┏━━

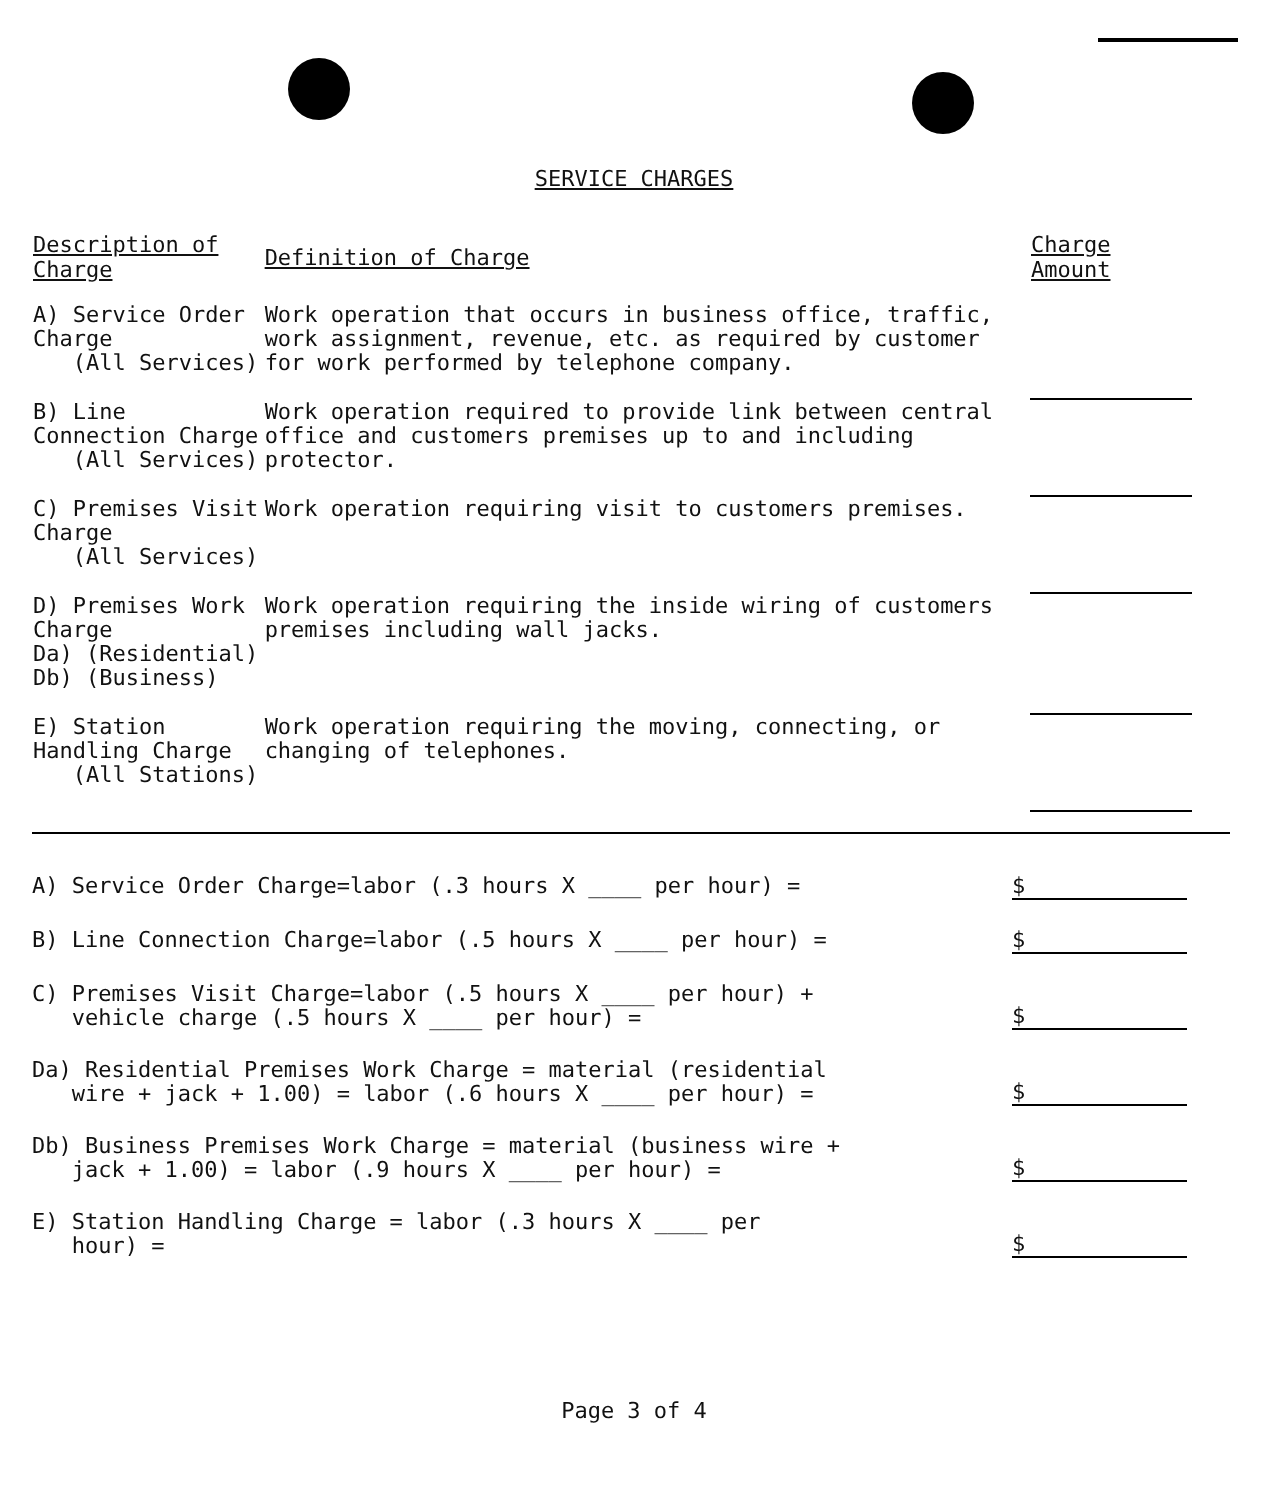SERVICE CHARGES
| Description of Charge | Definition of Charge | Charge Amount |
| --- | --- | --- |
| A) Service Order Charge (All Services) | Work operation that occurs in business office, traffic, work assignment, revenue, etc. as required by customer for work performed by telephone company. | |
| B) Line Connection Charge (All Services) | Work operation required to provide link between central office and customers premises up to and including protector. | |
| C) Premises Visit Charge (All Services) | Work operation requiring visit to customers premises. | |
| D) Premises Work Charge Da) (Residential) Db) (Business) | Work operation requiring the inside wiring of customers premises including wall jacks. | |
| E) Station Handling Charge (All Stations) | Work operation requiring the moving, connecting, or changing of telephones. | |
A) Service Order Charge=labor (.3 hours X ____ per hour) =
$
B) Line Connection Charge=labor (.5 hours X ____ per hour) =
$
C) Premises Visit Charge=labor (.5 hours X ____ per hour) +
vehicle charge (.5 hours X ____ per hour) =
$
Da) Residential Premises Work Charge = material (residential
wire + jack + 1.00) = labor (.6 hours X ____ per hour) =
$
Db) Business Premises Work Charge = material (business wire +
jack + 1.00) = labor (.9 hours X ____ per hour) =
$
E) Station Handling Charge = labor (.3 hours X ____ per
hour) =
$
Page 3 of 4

┗━━

[Activity]
Only the last part of the records is wanted. Repeat it exactly, beginning at the line containing "B) Line Connection Charge=labor" and ending at the final line.

[Your response]
B) Line Connection Charge=labor (.5 hours X ____ per hour) =
$
C) Premises Visit Charge=labor (.5 hours X ____ per hour) +
vehicle charge (.5 hours X ____ per hour) =
$
Da) Residential Premises Work Charge = material (residential
wire + jack + 1.00) = labor (.6 hours X ____ per hour) =
$
Db) Business Premises Work Charge = material (business wire +
jack + 1.00) = labor (.9 hours X ____ per hour) =
$
E) Station Handling Charge = labor (.3 hours X ____ per
hour) =
$
Page 3 of 4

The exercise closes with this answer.